• [Work instruction]:
Restate word for word the stretch of lines from the one containing "True or false: pressure" through the one containing "Clave municipio (col_28)", both included, leaving the pictures out of your answer.
Task material section start
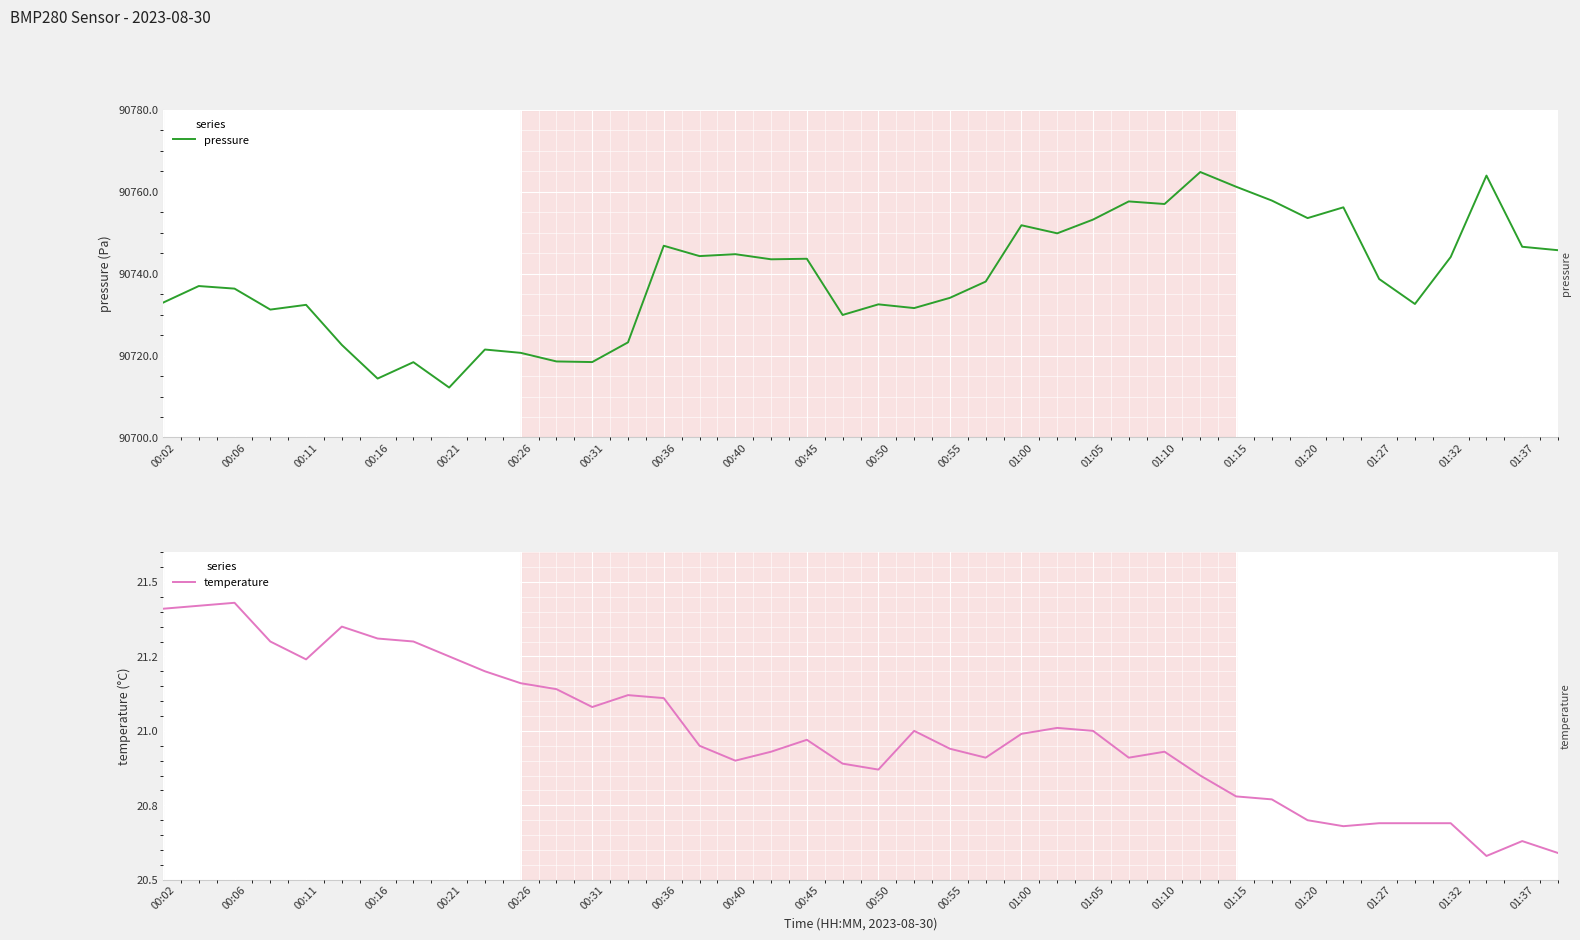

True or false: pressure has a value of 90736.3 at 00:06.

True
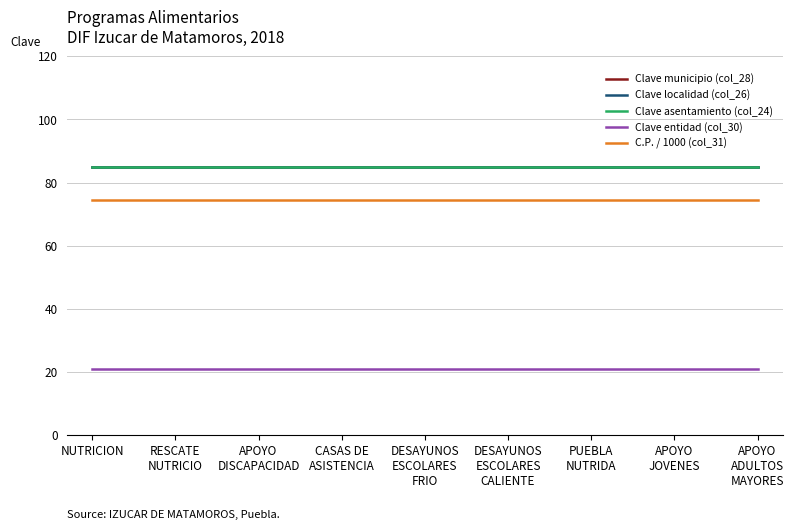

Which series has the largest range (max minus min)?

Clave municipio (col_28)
Task material section end
Task material section start
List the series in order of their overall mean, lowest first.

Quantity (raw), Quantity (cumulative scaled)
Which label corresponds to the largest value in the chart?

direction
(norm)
Task material section end
Task material section start
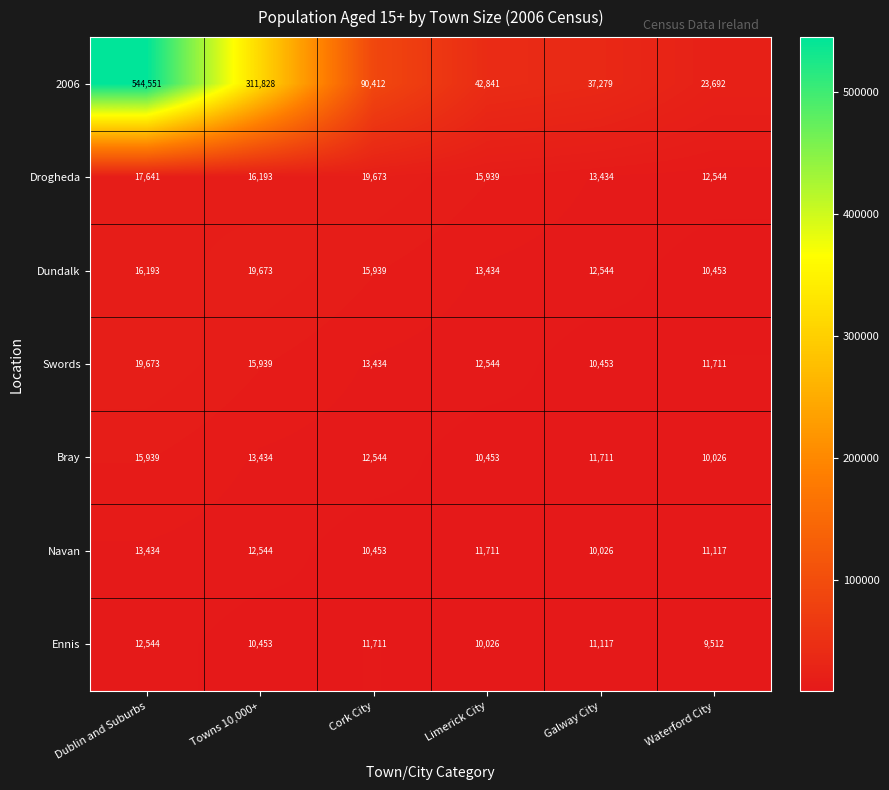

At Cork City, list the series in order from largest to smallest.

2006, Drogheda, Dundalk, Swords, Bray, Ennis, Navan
Task material section end
• [Response]:
True or false: pressure has a value of 90736.3 at 00:06.

True

Which series has the largest range (max minus min)?

Clave municipio (col_28)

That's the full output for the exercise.